Bütün şehirler Kayseri olmalı…

Şimdi tam zamanı…

Bütün şehirler Kayseri olmalı…

Bütün şehirlerdeki sözde sığınmacılar kıyameti yaşamalı. Bu ülke bu adice işgalden derhal kurtarılmalı.

Bütün kolluk birimlerine hitap ediyorum:

– Bu, Türkiye’nin hürriyet mücadelesi… Ankara çetesinden gelen emirlere itaat etmeyin ve işgale karşı direnen vatandaşlarımıza TR’nin hiçbir yerinde müdahale etmeyin.

Bu, sadece Suriyelileri kovma mücadelesi değil. Dünyanın her neresinden getirilmiş olurlarsa olsunlar, bütün işgalci unsurlar, bütün sözde sığınmacılar, ta ki sözde vatandaş yapılanlarına kadar hepsi kovulacak.

“Sağduyu çağrısı” yapan herkes vatan haini olarak görülecek ve ezilecek.

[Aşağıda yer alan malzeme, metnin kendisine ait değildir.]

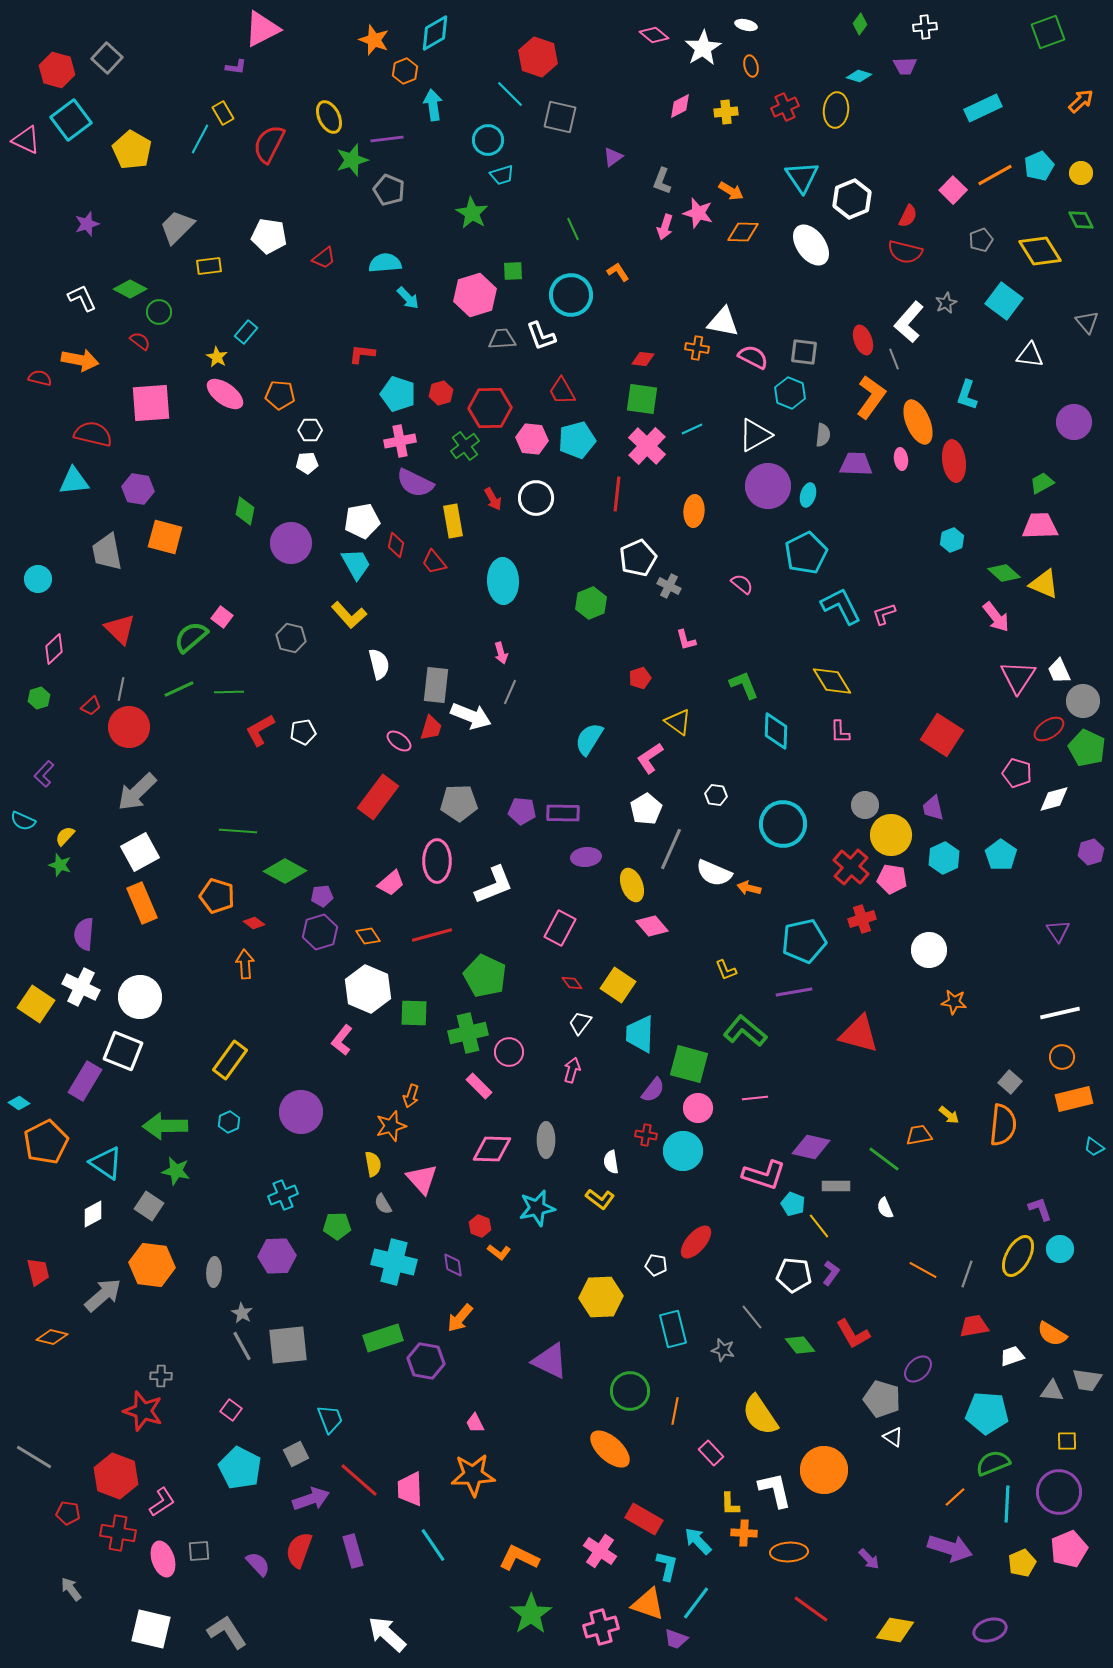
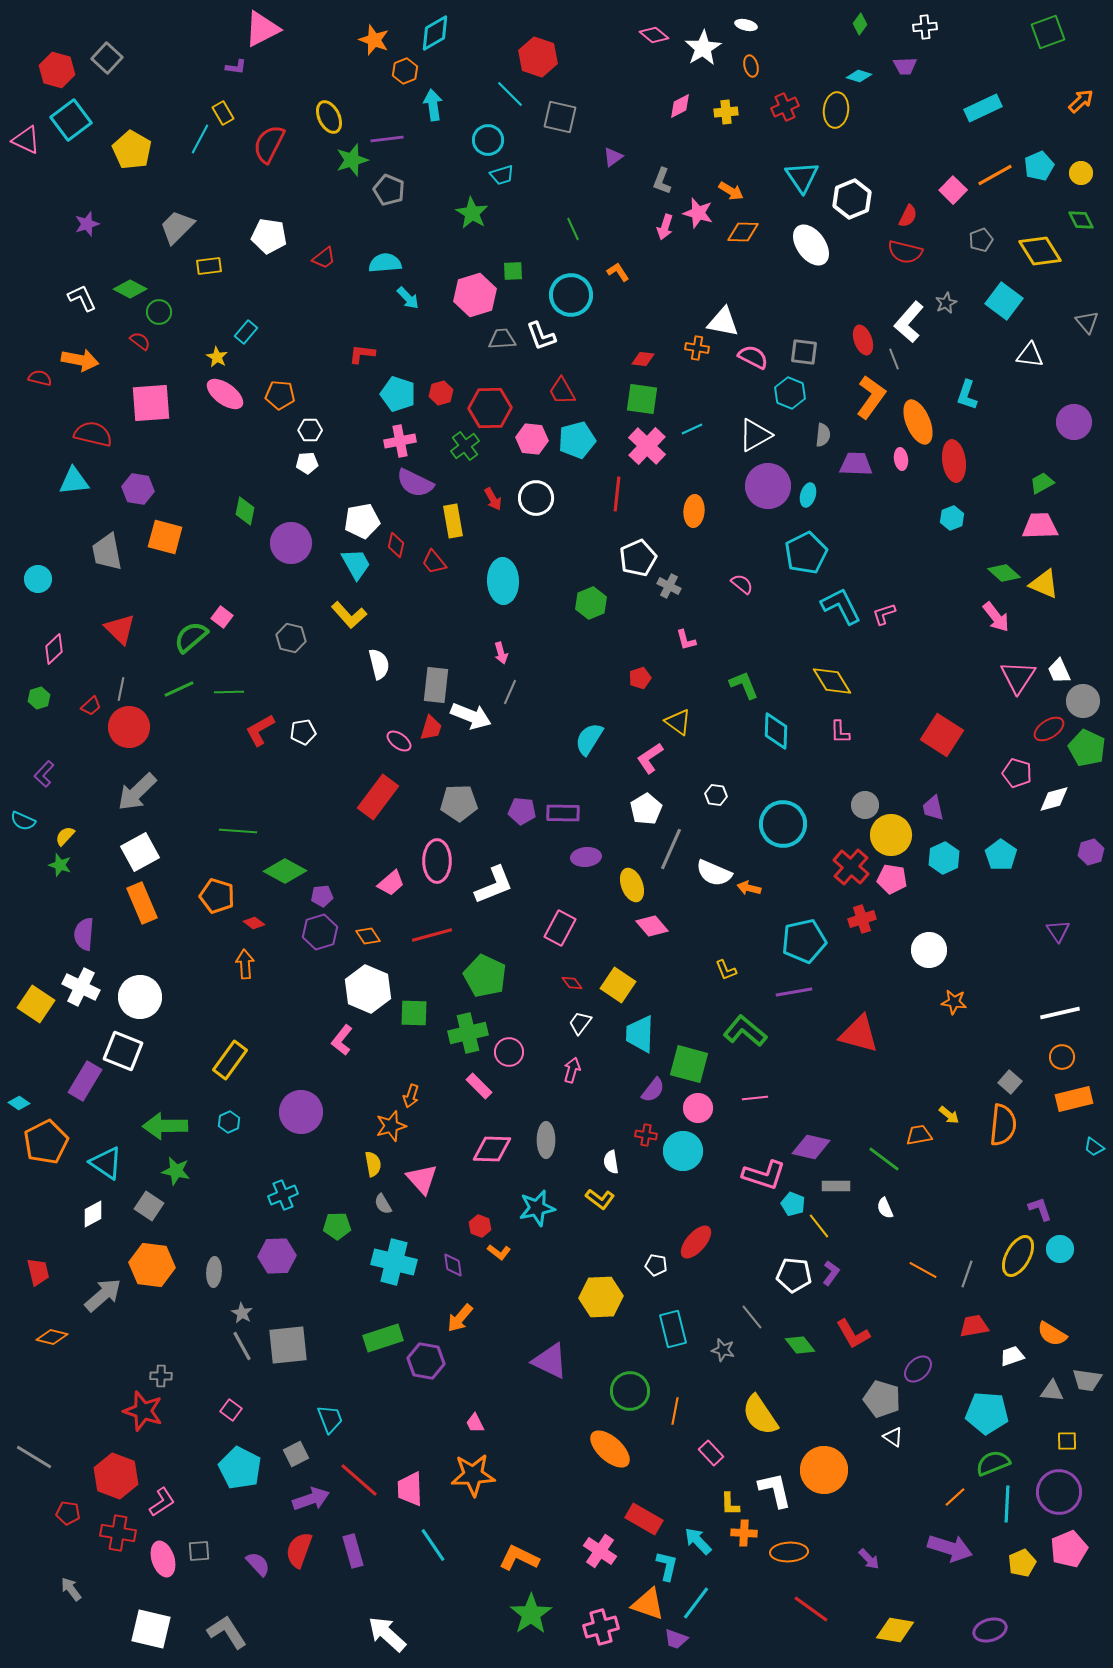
cyan hexagon at (952, 540): moved 22 px up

Sağduyu vakti değil, vatan kurtarma vakti..

Ülkede bir kabine falan yok. Son birkaç gün içinde tamamen çöktüler, dağıldılar, işleyemez hale geldiler.

Sadece kameralara oynadılar, oynuyorlar.

Ankara çetesine itaat edilmeyecek. Hiçbir kolluk unsuru vatandaşlarımızın karşısına geçmeyecek.

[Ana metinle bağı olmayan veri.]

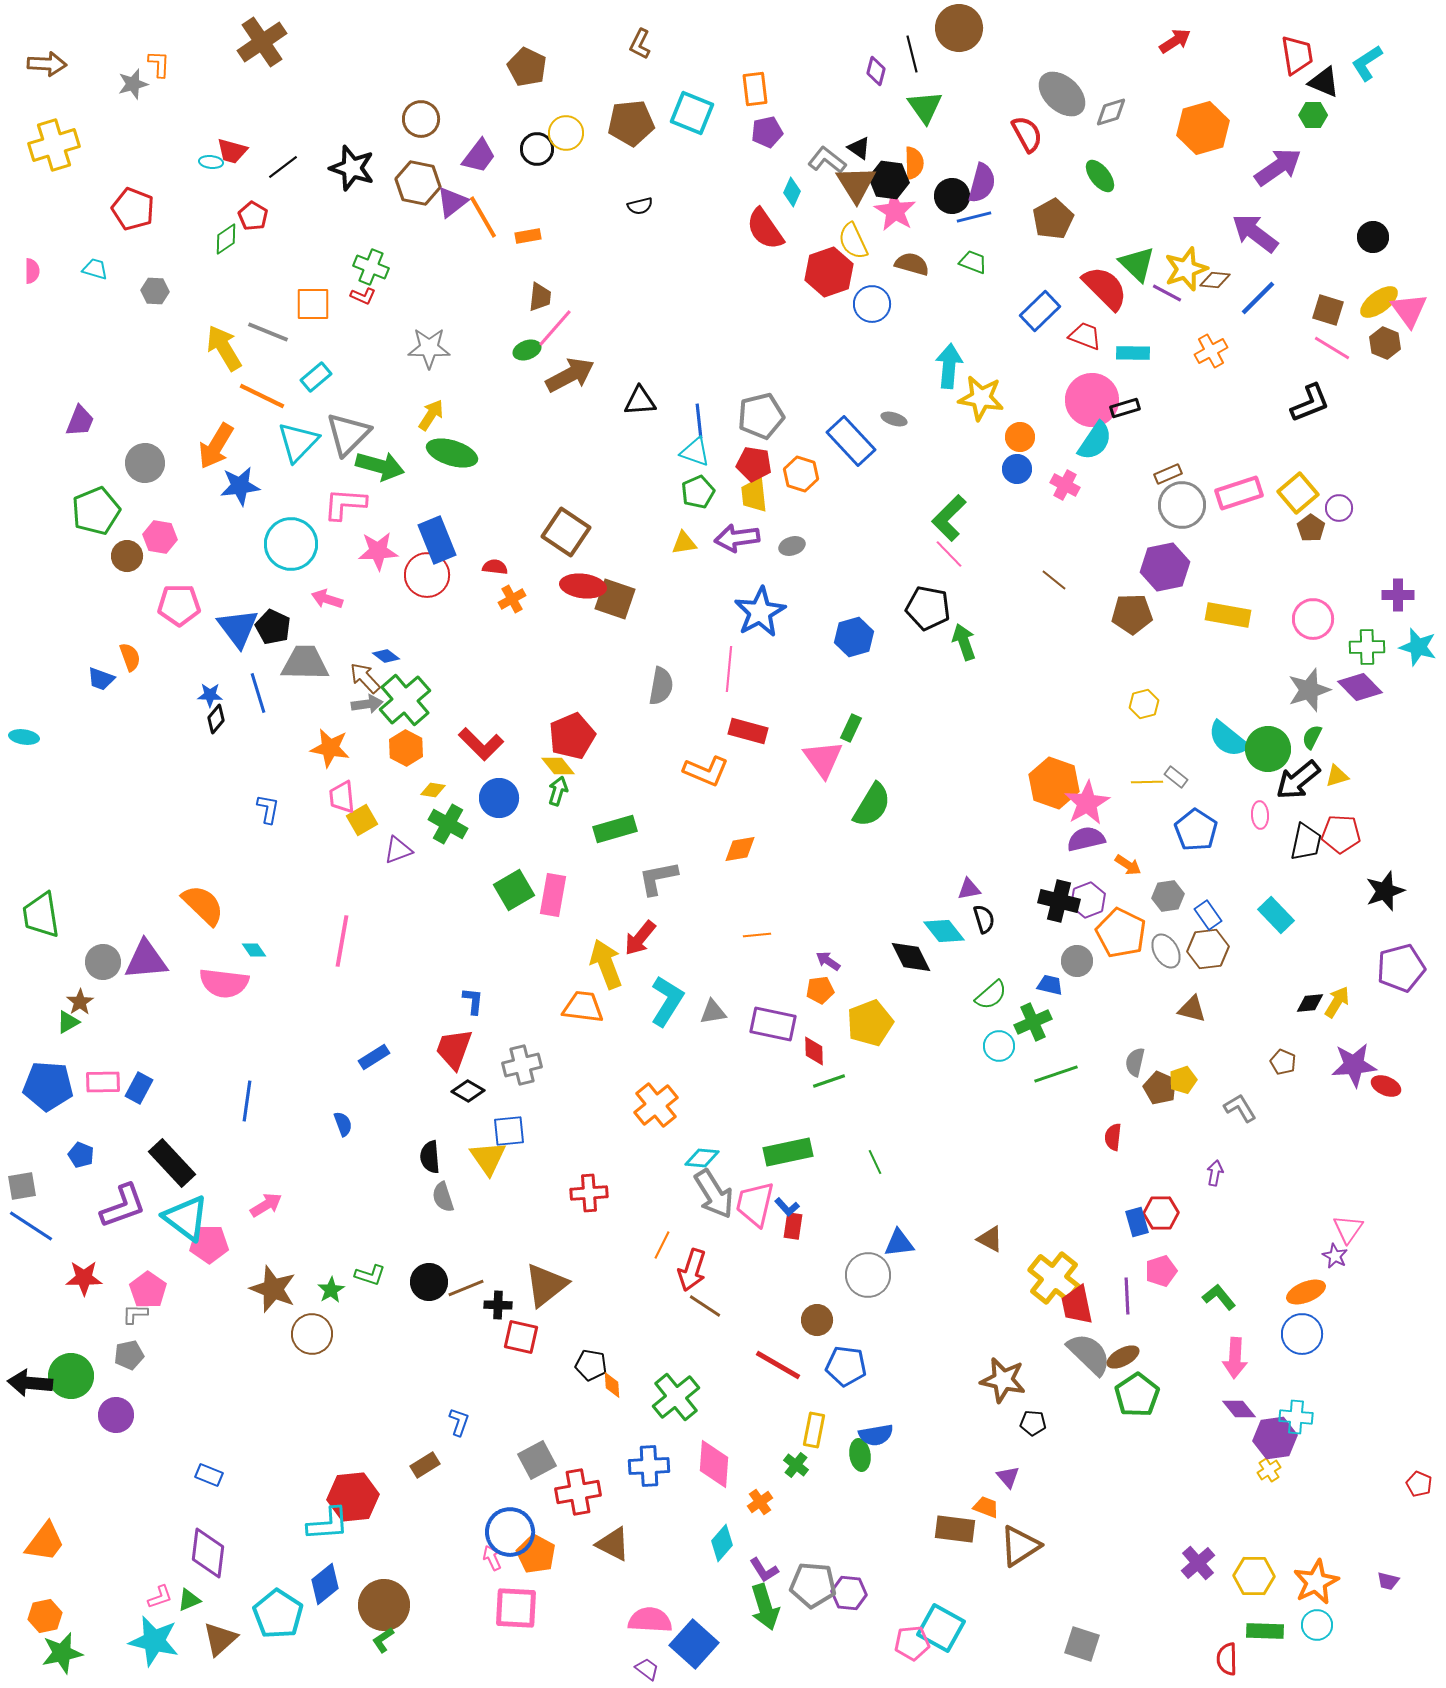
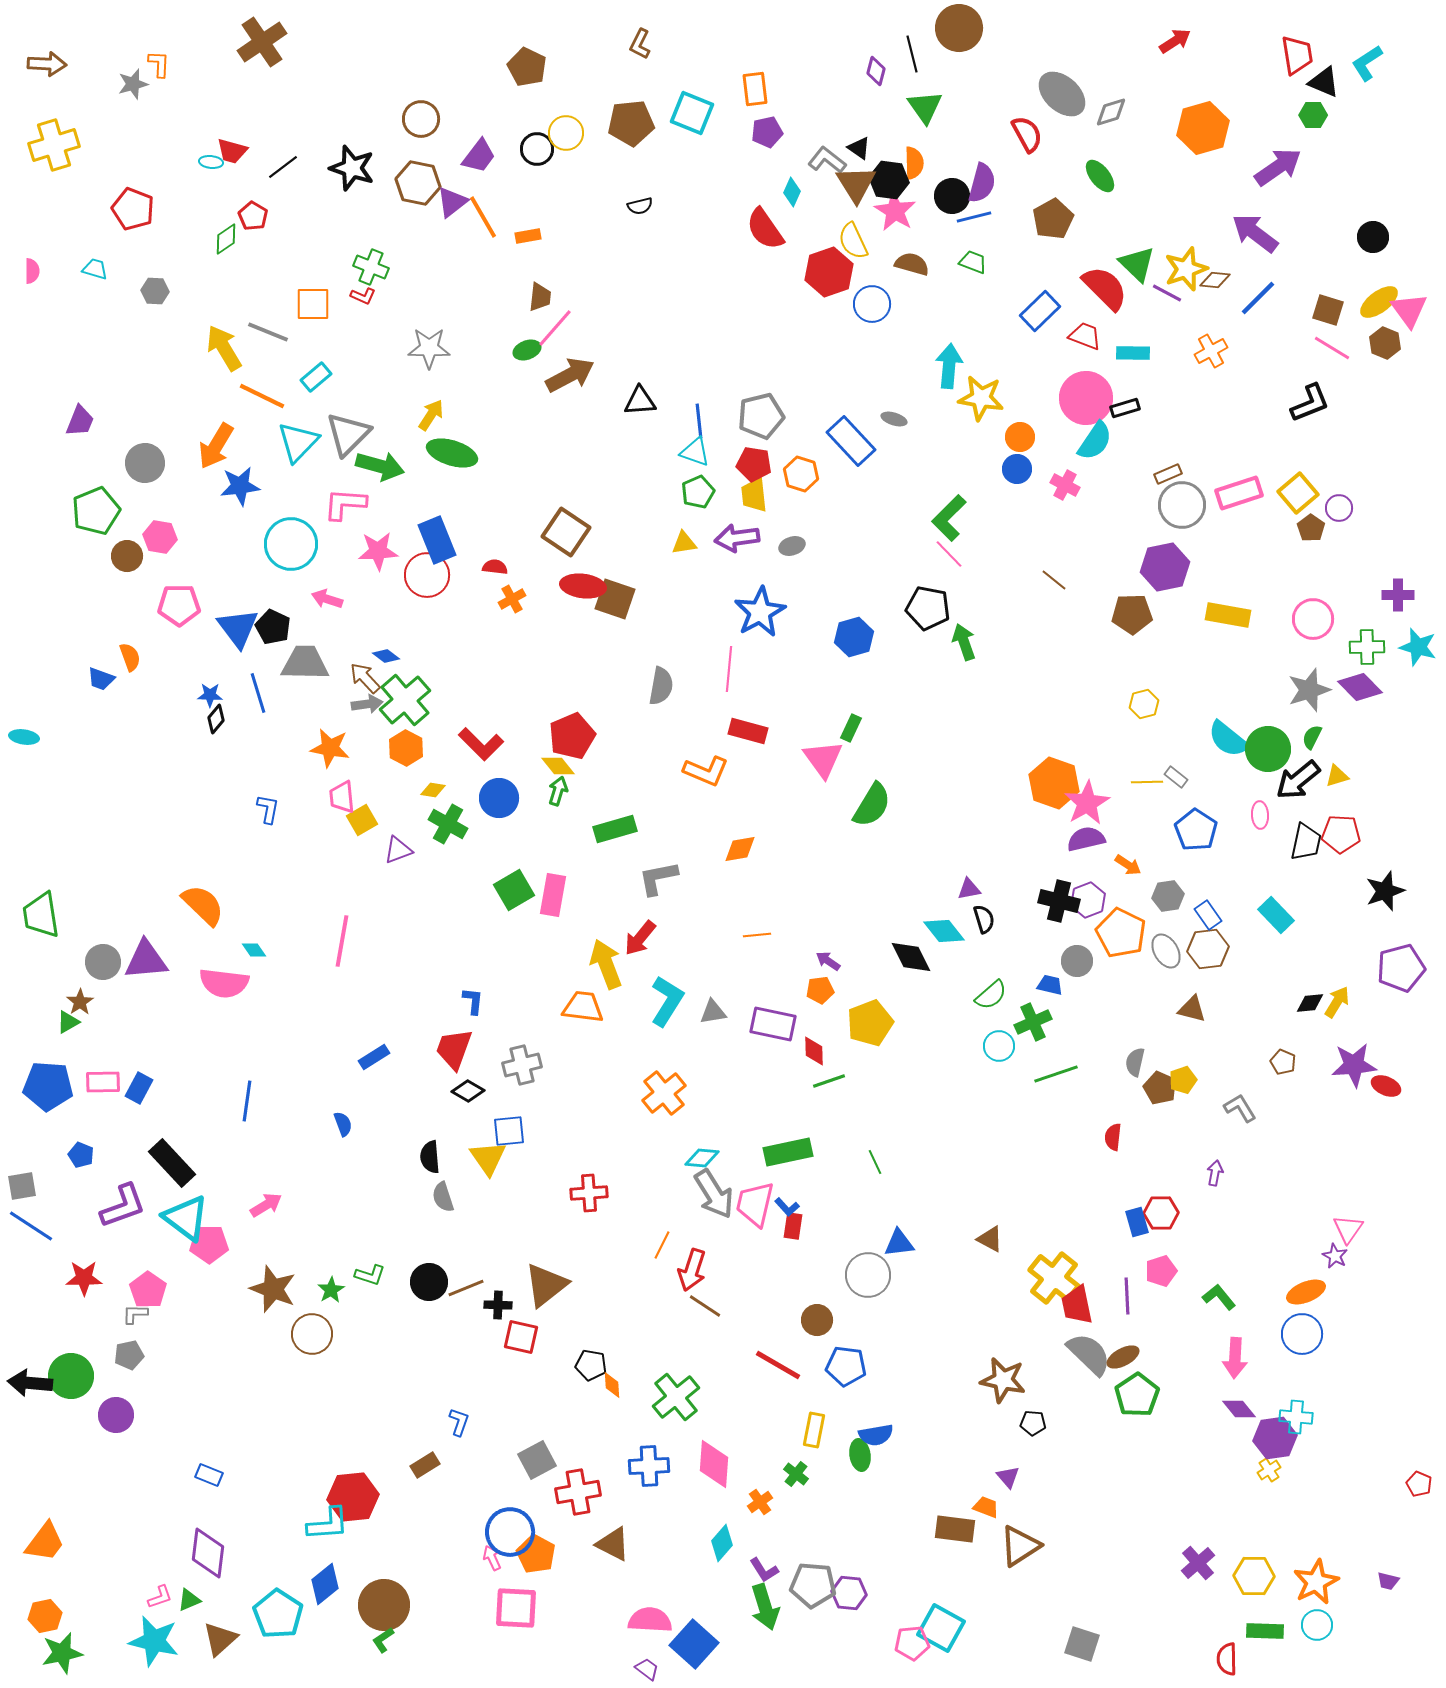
pink circle at (1092, 400): moved 6 px left, 2 px up
orange cross at (656, 1105): moved 8 px right, 12 px up
green cross at (796, 1465): moved 9 px down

Ankara çetesine itaat edecek olan mülki amirlere de itaat edilmeyecek.

Bu iş burada bitecek, uzamayacak.

Anlaşıldı mı bütün dünya?

Hepinize söylüyorum. Benim ülkemde sorunlar bitmedikçe hepinizin ülkesini cehenneme çevireceğim.

Hemen buradaki piyonlarınızı doğru yönde yönlendirin. Aksi halde kıyameti yaşayacaksınız.

Ankara çetesine hala itaat etmekte olan birkaç sözde polis memuru artık cehenneme gönderilmeli.

İtaat et-me-ye-cek-ler…

Edenin sonu, düşmanın sonu gibi olur. Bunda bir hukuksuzluk ve tuhaflık yok.

Ülke işgalden temizleniyorken, bu milletin polisi ve askeri halkın direnişinin, savaşının karşısında duramaz.

Bakan, vekil, vali, kaymakam, polis müdürü, polis amiri, rütbeli ya da rütbesiz asker, sığınmacı, mülteci, basın ve medya mensubu, sosyal medya ünlüsü, sanatçı…

Ne deniyorsa denilsin, milletin karşısında bunlardan hangisi duruyorsa, hemen sıkılacak, yakılacak, oracıkta öldürülecek.

Bu ülke gerektiği kadar sert müdahaleler ile temizlenecek.

Havaya ateş açan polisler bile vatan hainleridir. Uyarı yapılmadan hepsine sıkılacak.